Divagações: Doubt

Quando um filme tem um título forte como Doubt , espere por um dilema que vai mesmo deixar você na dúvida (exceto se o filme for ruim, ma...

Quando um filme tem um título forte como Doubt, espere por um dilema que vai mesmo deixar você na dúvida (exceto se o filme for ruim, mas esse não seria o objetivo dele). Nesse caso, a palavra ainda é aliada a um figurino sóbrio, prédios sólidos, vendavais, religião e a um elenco do primeiro time de Hollywood. É de arrepiar, não?

A história se passa em uma tradicional escola católica do Bronx no ano de 1964. A diretora é a rígida irmã Aloysius Beauvier (Meryl Streep) que, na hierarquia, está abaixo do padre da paróquia, Brendan Flynn (Philip Seymour Hoffman). Ele é mais bem-humorado e aberto, despertando a simpatia da comunidade. No entanto, a freira e professora irmã James (Amy Adams) tem uma suspeita envolvendo o padre e o primeiro aluno negro da escola – e coroinha –, Donald Miller (Joseph Foster). Essa leve desconfiança acaba colocando em confronto as personalidades fortes de Aloysius e Flynn, enquanto a jovem freira permanece na dúvida sobre o que realmente aconteceu.

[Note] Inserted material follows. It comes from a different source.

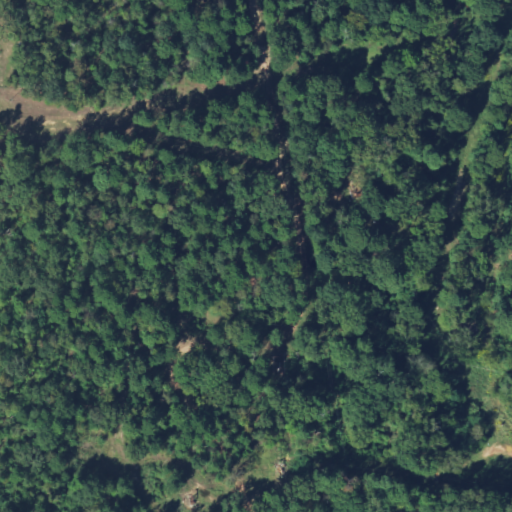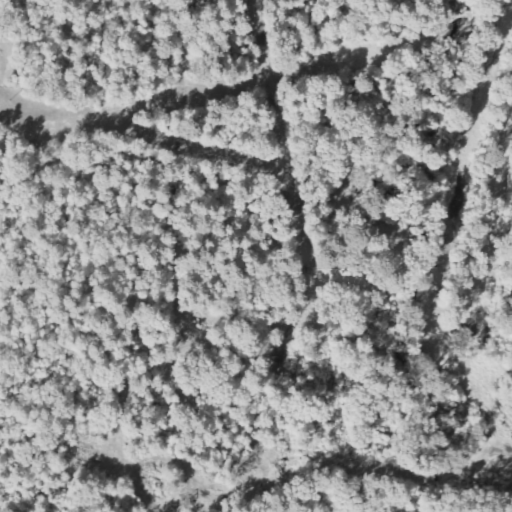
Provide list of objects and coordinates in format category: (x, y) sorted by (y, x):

Como o espectador não é tão inocente quanto a personagem de Amy Adams (pelo menos é o que eu espero, pelo bem de vocês), o filme dá indicações a favor dos dois lados, mas nada absolutamente determinante. Até mesmo a conversa da diretora com a mãe do menino (Viola Davis, ensaiando para The Help) deixa bastante coisa em aberto. Tanto Meryl Streep quanto Philip Seymour Hoffman também conseguem apresentar seus personagens de maneira a fazer você confiar neles, mas nunca completamente.

Além disso, nada que rodeia a escola parece exatamente agradável. O clima de Doubt é cinzento e venta muito, todos se vestem de preto e crianças calmas começam a ficar irritadas facilmente. Visualmente, o filme só colabora com a atmosfera de incerteza. Para completar, a disciplina é bastante cobrada e há uma aura de medo no ar. A época era outra e o próprio Bronx passava por momentos turbulentos.

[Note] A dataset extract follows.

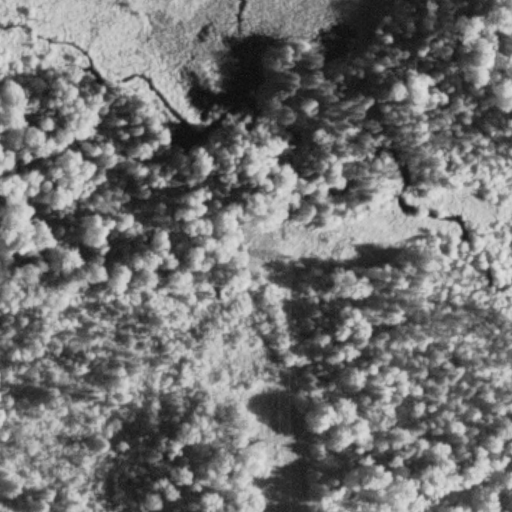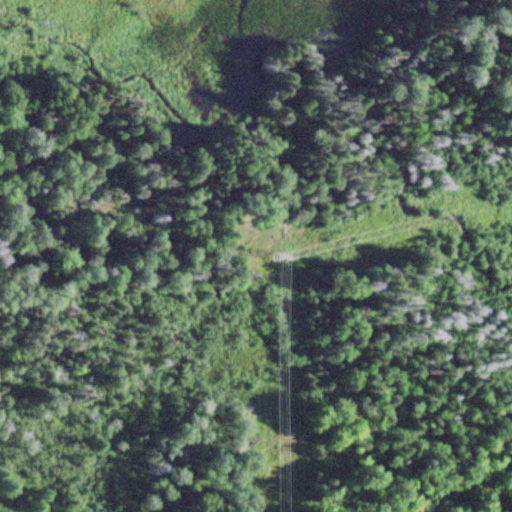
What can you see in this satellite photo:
power tower: (264, 256)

Assim, além de quatro indicações no Oscar pelas atuações (Melhor Ator, Melhor Atriz e duas de Melhor Atriz Coadjuvante), o filme também foi lembrado pela Academy na categoria de Melhor Roteiro Adaptado. John Patrick Shanley é o autor da peça que deu origem ao filme, que ele mesmo escreveu e dirigiu. Ou seja, tudo saiu de uma única cabeça! Infelizmente, em 2009 só havia cinco indicados para Melhor Filme.

No final das contas, o filme não retrata uma época ou traz personagens absolutamente marcantes. Ele se aproveita de um período para colocar pessoas relativamente comuns em uma determinada situação. O dilema enfrentado é, na verdade, bastante atual e poderia se passar em uma escola dos dias de hoje, mas talvez a atmosfera de reclusão não ficasse tão evidente e a própria igreja tenha mudado alguns posicionamentos. É muito mais uma história que encontra um período onde pode se encaixar mais adequadamente que uma trama possível da época.

É claro que essa característica não diminui os méritos de Doubt. Ele explora com precisão uma boa ideia e faz o espectador acreditar em uma realidade preestabelecida, mesmo que ele nunca tenha vivido nada parecido (a princípio, a maior parte dos filme deveria ter esse efeito, mas nem sempre o resultado é bom). Sem contar que sempre é bom colocar o cérebro para funcionar em uma obra que exige a sua atenção. Afinal, se você não ficar na dúvida – e não tentar esclarecer –, não adianta!